Input:
•••

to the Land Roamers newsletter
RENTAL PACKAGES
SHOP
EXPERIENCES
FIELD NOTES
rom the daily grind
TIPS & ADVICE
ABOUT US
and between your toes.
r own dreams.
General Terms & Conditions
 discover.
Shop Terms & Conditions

•••

What is required: Reproduce every line of the entries above verbatim, keeping the original order and line breaks.

Output of the task:
to the Land Roamers newsletter
RENTAL PACKAGES
SHOP
EXPERIENCES
FIELD NOTES
rom the daily grind
TIPS & ADVICE
ABOUT US
and between your toes.
r own dreams.
General Terms & Conditions
 discover.
Shop Terms & Conditions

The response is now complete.